I don't usually have enough time to invest a few hours in solving the Monday Math Madness puzzles on Wild About Math and Blinkdagger, but twice so far (out of the five puzzles posted) I was able to see how to do the puzzle essentially as soon as I read it, and so sent in an entry.

As with the first time, my entry was again correct, but still no banana, unfortunately. (It was essentially to prove that 1 and 9 were the only squares with no even digits.)

I'm there in the list of people giving correct answers, under the longer version of my nom-de-blog.

Saturday, May 3, 2008

How to be worse than useless

"I'll pray for you."

It's the ultimate cop out.

"I'm going to do nothing to help you, but saying it outright would make me feel like crap. So you know what I'm going to do? I'm going to pretend to talk to an invisible magic sky-daddy so I can feel like I'm doing something. And after you deal with your problems all on your own, I get to claim credit! Isn't life grand?"

This is stupid even by twisted theo-logic - if the invisible magic sky-daddy really knows everything, and has the power to change things, he left things the way they are for a reason. What are you praying for? Are you smarter than him or not? If his amazing and mysterious plans are so amazing and mysterious, you better stop fucking with the grand plan right now, bozo.

Or are you appealing to his compassion? If he so lacks compassion that he won't lift a finger to help until you pray, he's a protection-racketeer. "An offer you can't refuse". Godfather indeed.


Atheists don't have the luxury of the cop-out. Atheists either help someone or they have to deal with the fact that they didn't help. Guess what - a lot of atheists do help people. To be sure, some of us don't, but we don't go around pretending we did, and we don't go around claiming credit if things turned out okay anyway.

Prayer is a great de-motivator. "I've prayed, it's in God's hand's now."
Now there's a call for inaction!

Prayer, in some circumstances, causes harm. Prayer can make people feel miserable and inadequate - if it fails, it must be your fault, and if you are brave and strong in the face of terrible odds - well you don't get to claim credit, sorry.

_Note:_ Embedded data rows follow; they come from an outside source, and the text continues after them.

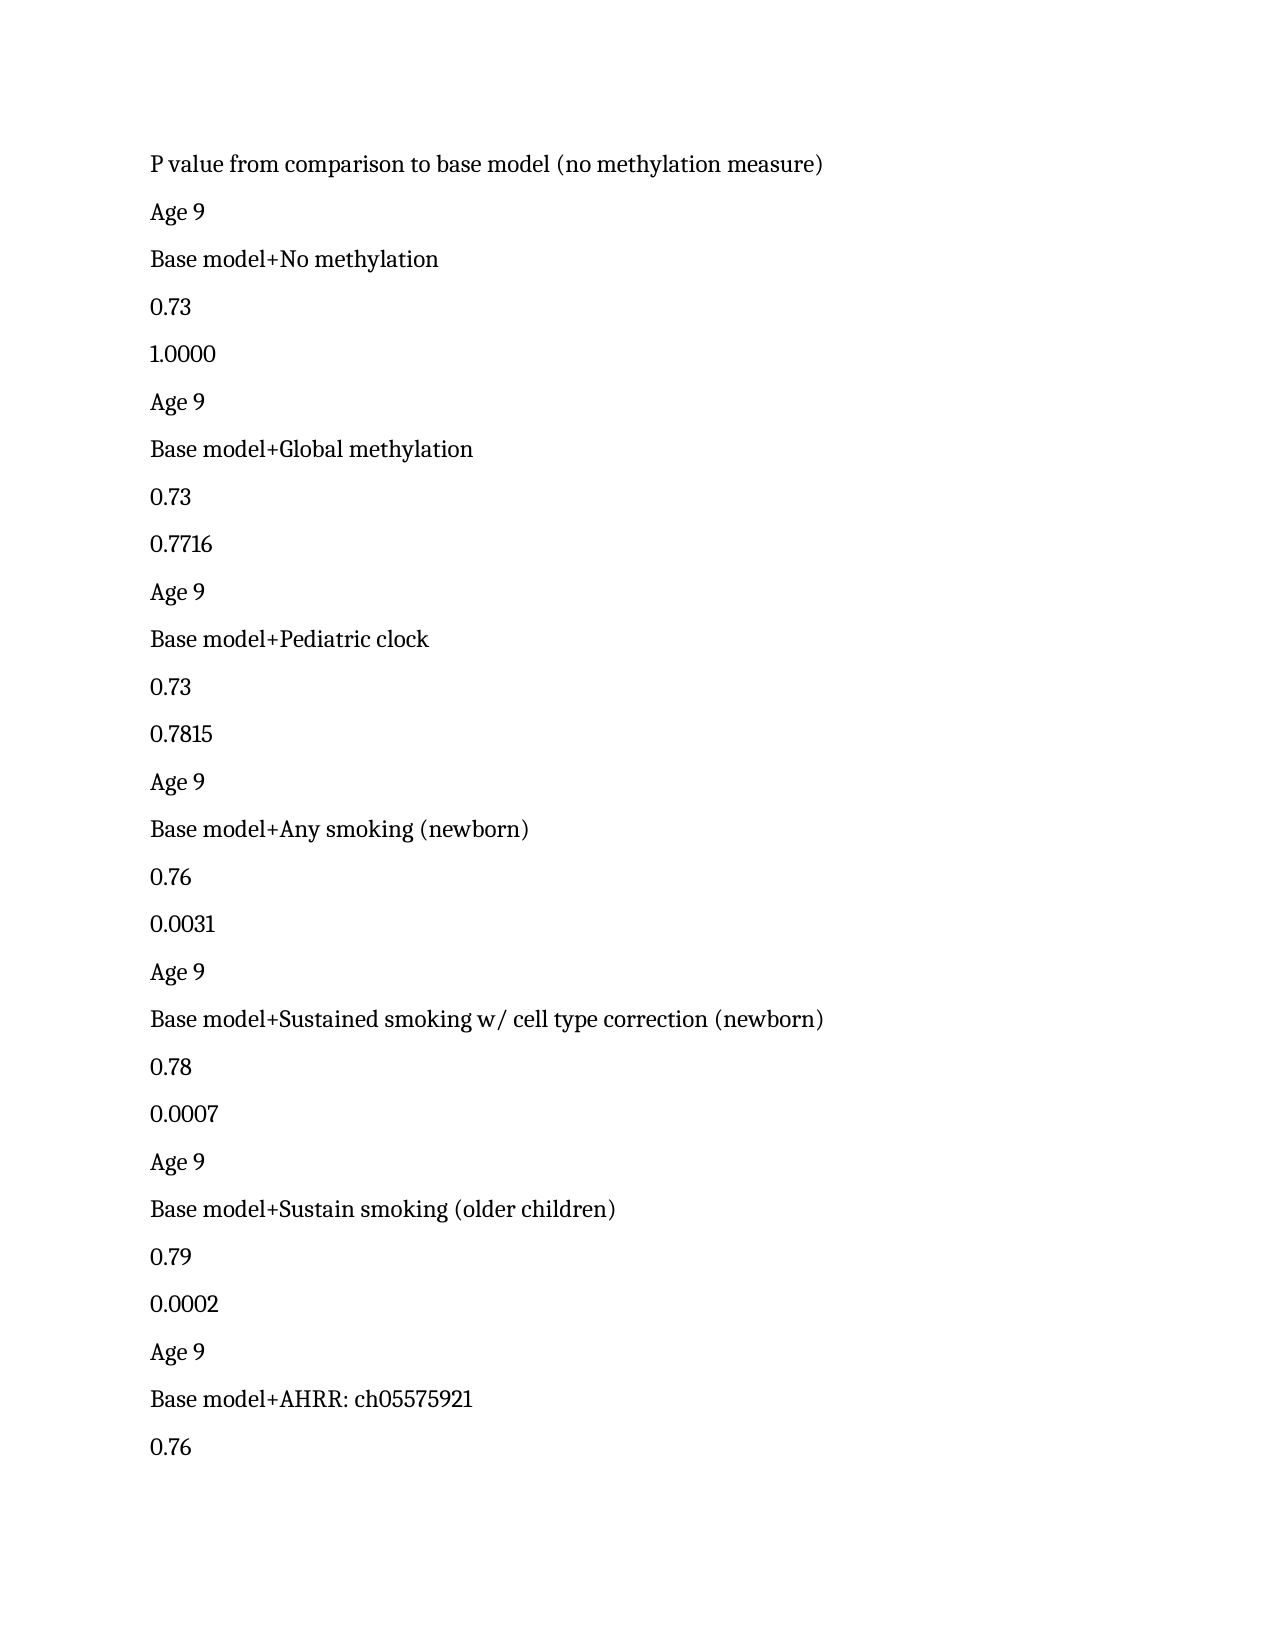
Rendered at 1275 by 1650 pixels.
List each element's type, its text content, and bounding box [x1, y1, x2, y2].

text 0.73 [150, 672, 1125, 701]
text 0.0007 [150, 1100, 1125, 1129]
text Base model+Global methylation [150, 435, 1125, 464]
text Age 9 [150, 197, 1125, 226]
text Base model+Sustain smoking (older children) [150, 1195, 1125, 1224]
text 1.0000 [150, 340, 1125, 369]
text 0.7716 [150, 530, 1125, 559]
text Base model+Pediatric clock [150, 625, 1125, 654]
text 0.76 [150, 862, 1125, 891]
text 0.79 [150, 1242, 1125, 1271]
text 0.0002 [150, 1290, 1125, 1319]
text Base model+AHRR: ch05575921 [150, 1385, 1125, 1414]
text Base model+Sustained smoking w/ cell type correction (newborn) [150, 1005, 1125, 1034]
text Age 9 [150, 1147, 1125, 1176]
text 0.73 [150, 292, 1125, 321]
text Base model+Any smoking (newborn) [150, 815, 1125, 844]
text 0.76 [150, 1432, 1125, 1461]
text Age 9 [150, 767, 1125, 796]
text Base model+No methylation [150, 245, 1125, 274]
text 0.0031 [150, 910, 1125, 939]
text Age 9 [150, 957, 1125, 986]
text 0.78 [150, 1052, 1125, 1081]
text Age 9 [150, 387, 1125, 416]
text 0.7815 [150, 720, 1125, 749]
text 0.73 [150, 482, 1125, 511]
text Age 9 [150, 577, 1125, 606]
text Age 9 [150, 1337, 1125, 1366]
text P value from comparison to base model (no methylation measure) [150, 150, 1125, 179]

Atheists know there's nobody but us, and if we want things to be better, we have to do something.

National day of prayer? What a fucked-in-the-head idea.

Friday, May 2, 2008

the symbolic and the practical

Well, the new Australian government seems to be step-by-step and piece-by-piece dealing with almost everything about the previous government that made me ashamed.

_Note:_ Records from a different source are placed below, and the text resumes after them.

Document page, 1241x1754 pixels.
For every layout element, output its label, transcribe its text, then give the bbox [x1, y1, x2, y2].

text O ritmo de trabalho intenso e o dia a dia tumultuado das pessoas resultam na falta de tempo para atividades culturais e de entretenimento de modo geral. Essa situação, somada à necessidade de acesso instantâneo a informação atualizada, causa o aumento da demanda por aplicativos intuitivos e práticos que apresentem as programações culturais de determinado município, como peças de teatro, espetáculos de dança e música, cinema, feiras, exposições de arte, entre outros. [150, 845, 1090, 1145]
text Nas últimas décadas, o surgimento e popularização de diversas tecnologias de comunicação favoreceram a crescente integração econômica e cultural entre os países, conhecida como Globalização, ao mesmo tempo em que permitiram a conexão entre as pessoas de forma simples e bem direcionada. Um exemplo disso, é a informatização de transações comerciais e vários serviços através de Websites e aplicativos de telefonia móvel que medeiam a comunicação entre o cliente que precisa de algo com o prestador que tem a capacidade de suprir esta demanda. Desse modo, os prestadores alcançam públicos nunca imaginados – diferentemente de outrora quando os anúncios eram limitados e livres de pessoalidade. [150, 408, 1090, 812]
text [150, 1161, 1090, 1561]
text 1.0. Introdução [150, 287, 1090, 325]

The latest is the removal of discrimination against gay&lesbian couples in legislation, by giving them the same entitlements as hetero couples (the pieces of legislation in question already don't discriminate on marital status, so this part is relatively straightforward). They're not going to legalize same-sex marriage, sadly, but at least the enshrined financial discrimination by government is coming to an end.

In a way, I can accept that for the moment - I'd rather see this partial improvement get through than a more completely equitable move fail. It may be that, like the call for a republic, it's a fight for a later time, possibly even a later government. I'm still sad for the gay and lesbian couples that want to get married now.

Apparently the government is also about to deliver a $21B (AUD) budget surplus, nearly 1.75% of GDP. That's huge, more than a thousand dollars per capita. Assuming they're still funding the election promises, I worry about what's being cut, but at least it should help then deal with our current schizo economy which can't decide between the internal inflationary effects of full employment and heavy consumer spending or the market downturn brought on by the US financial crisis, since it gives them the breathing space to fairly rapidly move from the anti-inflation measure it's designed to be, to spending more to help out the economy should the economy turn extremely sour later.

They're doing better economically than the arch-conservative government they replaced, but recent Labor governments have been bigger economic reformers than the supposed conservatives anyway, while still advancing a more equitable social agenda, a less gung-ho foreign policy and more responsible environmental policies. So far, so good.

But I'm still worried about where the $21B surplus came from. I guess I'll find out soon, when the budget is released.